EXCERPTED TEXT
####

Note: when using the Process API, you are given the option to redirect both stdout and stderr at the same time, which could allow for more detailed error handling/messages. However you *must* always read stdout and stderr in different threads to avoid a deadlock situation. For the sake of simplicity, I have ommitted error handling in this case.

Hardware Accelerated Image Resizing with GDI

August 31st, 2009 Christian Etter 4 comments

I recently had a situation where we needed a very fast RGB image resizing algorithm that would also come with a low foot print. After looking into Intel® Integrated Performance Primitives (which is not free any more) there was the idea to use Win32 GDI functions directly.

Basically what we do here is create a memory device contexts based on the current display DC, then associate it with the destination memory bitmap. This enables us to use the fast StretchDIBits() API for doing arbitrary image scaling. Then we copy the RGB array from the destination bitmap structure into the destination buffer and delete the destination bitmap.

void Resize( PBYTE pSrc, DWORD dwSrcWidth, DWORD dwSrcHeight, PBYTE pDst, DWORD dwDstWidth, DWORD dwDstHeight )
{
    HDC hDC = GetDC( NULL );
    HDC hDstDC = CreateCompatibleDC( hDC );
 
    BITMAPINFO bi_dst;
    ZeroMemory( &bi_dst, sizeof( bi_dst ) );
    bi_dst.bmiHeader.biSize = sizeof( bi_dst.bmiHeader );
    bi_dst.bmiHeader.biWidth = dwDstWidth;
    bi_dst.bmiHeader.biHeight = dwDstHeight;
    bi_dst.bmiHeader.biPlanes = 1;
    bi_dst.bmiHeader.biBitCount = 24;
    bi_dst.bmiHeader.biCompression = BI_RGB;
 
    PVOID bits;
    HBITMAP hDstBm = CreateDIBSection( NULL, &bi_dst, DIB_RGB_COLORS, &bits, NULL, 0 );
    SelectObject( hDstDC, hDstBm );
 
    BITMAPINFO bi_src;
    ZeroMemory( &bi_src, sizeof( bi_src ) );
    bi_src.bmiHeader.biSize = sizeof( bi_src.bmiHeader );
    bi_src.bmiHeader.biWidth = dwSrcWidth;
    bi_src.bmiHeader.biHeight = dwSrcHeight;
    bi_src.bmiHeader.biPlanes = 1;
    bi_src.bmiHeader.biBitCount = 24;
    bi_src.bmiHeader.biCompression = BI_RGB;    
 
    SetStretchBltMode( hDstDC, HALFTONE );
    StretchDIBits( hDstDC, 0, 0, dwDstWidth, dwDstHeight, 0, 0, dwSrcWidth, dwSrcHeight, pSrc, &bi_src, DIB_RGB_COLORS, SRCCOPY );
 
    CopyMemory( pDst, bits, dwDstWidth * dwDstHeight * 3 );
 
    DeleteObject( hDstBm );
    DeleteDC( hDstDC );
    ReleaseDC( NULL, hDC );
}

For creating a device independent bitmap, we use the CreateDIBSection() API. This will allocate an RGB (or better BGR) buffer which will be automatically freed when calling DeleteObject().

####

ASSIGNED TASK 1
In the excerpted text, which call frees the buffer that CreateDIBSection() allocates?
ASSIGNED TASK 2
According to the excerpted text, what does associating the memory device context with the destination bitmap make possible? Answer in one to three sentences.
ASSIGNED TASK 3
Reproduce the part of the excerpted text between "DeleteObject( hDstBm );" and "when calling DeleteObject().", inclusive.

####

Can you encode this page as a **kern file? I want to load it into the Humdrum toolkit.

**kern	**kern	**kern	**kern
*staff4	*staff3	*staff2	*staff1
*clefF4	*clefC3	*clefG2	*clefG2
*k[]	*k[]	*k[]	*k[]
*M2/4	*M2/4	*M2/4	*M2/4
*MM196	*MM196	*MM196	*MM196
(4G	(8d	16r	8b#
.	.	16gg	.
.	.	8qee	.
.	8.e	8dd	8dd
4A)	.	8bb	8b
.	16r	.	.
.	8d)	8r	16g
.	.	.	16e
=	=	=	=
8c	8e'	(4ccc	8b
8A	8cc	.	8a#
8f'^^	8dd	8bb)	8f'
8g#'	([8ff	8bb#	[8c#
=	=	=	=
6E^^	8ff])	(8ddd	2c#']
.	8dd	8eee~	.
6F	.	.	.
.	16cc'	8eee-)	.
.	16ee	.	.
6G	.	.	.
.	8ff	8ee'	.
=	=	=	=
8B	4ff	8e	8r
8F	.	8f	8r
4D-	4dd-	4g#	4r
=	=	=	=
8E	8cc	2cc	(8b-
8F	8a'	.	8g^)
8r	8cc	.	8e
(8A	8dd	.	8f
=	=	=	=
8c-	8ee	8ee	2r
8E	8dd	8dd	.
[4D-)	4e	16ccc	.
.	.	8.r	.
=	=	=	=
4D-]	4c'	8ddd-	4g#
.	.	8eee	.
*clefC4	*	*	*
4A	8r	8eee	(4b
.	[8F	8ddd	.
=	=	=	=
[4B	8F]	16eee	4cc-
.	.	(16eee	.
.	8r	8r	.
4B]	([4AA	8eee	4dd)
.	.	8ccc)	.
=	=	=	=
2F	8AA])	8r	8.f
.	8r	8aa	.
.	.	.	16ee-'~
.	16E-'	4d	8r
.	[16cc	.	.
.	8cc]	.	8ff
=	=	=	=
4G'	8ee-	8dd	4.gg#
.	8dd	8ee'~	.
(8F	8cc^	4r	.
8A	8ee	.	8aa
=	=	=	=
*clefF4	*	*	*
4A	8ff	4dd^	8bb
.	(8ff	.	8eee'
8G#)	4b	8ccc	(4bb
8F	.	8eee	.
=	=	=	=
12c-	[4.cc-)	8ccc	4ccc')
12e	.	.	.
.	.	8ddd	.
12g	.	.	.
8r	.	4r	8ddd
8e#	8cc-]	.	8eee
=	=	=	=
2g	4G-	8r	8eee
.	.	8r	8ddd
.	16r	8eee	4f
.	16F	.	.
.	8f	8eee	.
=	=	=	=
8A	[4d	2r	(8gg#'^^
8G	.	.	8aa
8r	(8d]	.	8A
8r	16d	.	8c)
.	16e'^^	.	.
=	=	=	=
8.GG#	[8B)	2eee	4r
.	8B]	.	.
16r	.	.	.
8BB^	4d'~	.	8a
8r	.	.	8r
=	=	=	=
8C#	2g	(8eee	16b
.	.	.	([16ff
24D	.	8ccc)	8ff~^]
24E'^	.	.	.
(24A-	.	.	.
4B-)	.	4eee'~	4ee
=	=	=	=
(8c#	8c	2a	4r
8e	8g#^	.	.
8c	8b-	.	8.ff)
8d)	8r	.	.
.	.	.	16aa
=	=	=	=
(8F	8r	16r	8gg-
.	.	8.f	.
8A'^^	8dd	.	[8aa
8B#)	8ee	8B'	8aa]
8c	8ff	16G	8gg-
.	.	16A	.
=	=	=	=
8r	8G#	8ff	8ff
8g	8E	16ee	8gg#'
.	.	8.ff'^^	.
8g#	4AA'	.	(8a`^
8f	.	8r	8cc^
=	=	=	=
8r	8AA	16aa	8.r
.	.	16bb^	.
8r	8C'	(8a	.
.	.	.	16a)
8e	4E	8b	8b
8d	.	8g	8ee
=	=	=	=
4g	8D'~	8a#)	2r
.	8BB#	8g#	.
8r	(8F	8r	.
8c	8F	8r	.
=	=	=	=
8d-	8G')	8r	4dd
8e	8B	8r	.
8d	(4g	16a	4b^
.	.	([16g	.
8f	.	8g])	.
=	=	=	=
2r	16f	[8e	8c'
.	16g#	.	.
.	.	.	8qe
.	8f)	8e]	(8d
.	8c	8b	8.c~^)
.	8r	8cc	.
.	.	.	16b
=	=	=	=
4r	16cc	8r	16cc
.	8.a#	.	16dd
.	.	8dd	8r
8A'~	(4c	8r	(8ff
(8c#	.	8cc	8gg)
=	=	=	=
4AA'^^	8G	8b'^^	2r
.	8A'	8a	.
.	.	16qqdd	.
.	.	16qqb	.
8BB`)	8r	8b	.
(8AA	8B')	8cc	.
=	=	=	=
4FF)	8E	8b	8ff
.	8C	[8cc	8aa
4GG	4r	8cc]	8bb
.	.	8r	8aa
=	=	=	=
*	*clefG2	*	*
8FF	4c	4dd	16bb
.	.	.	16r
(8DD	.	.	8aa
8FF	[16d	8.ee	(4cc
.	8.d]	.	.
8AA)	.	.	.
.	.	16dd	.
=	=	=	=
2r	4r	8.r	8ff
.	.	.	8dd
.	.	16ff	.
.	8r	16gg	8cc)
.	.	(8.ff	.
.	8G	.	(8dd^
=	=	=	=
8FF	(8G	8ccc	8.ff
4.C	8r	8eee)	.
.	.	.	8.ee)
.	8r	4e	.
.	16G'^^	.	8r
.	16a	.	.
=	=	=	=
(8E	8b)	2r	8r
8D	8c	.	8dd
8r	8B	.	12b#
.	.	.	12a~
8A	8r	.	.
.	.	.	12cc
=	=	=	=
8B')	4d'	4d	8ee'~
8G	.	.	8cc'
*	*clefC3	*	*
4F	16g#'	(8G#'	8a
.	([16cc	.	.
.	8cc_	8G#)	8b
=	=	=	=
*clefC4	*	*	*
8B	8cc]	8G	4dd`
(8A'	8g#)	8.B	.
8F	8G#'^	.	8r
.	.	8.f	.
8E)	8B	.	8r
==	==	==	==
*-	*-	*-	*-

####

EXERCISE OUTPUT 1
DeleteObject()

EXERCISE OUTPUT 2
It lets the code use the fast StretchDIBits() API for arbitrary image scaling. The scaled result can then be copied from the destination bitmap into the destination buffer.

EXERCISE OUTPUT 3
DeleteObject( hDstBm );
    DeleteDC( hDstDC );
    ReleaseDC( NULL, hDC );
}

For creating a device independent bitmap, we use the CreateDIBSection() API. This will allocate an RGB (or better BGR) buffer which will be automatically freed when calling DeleteObject().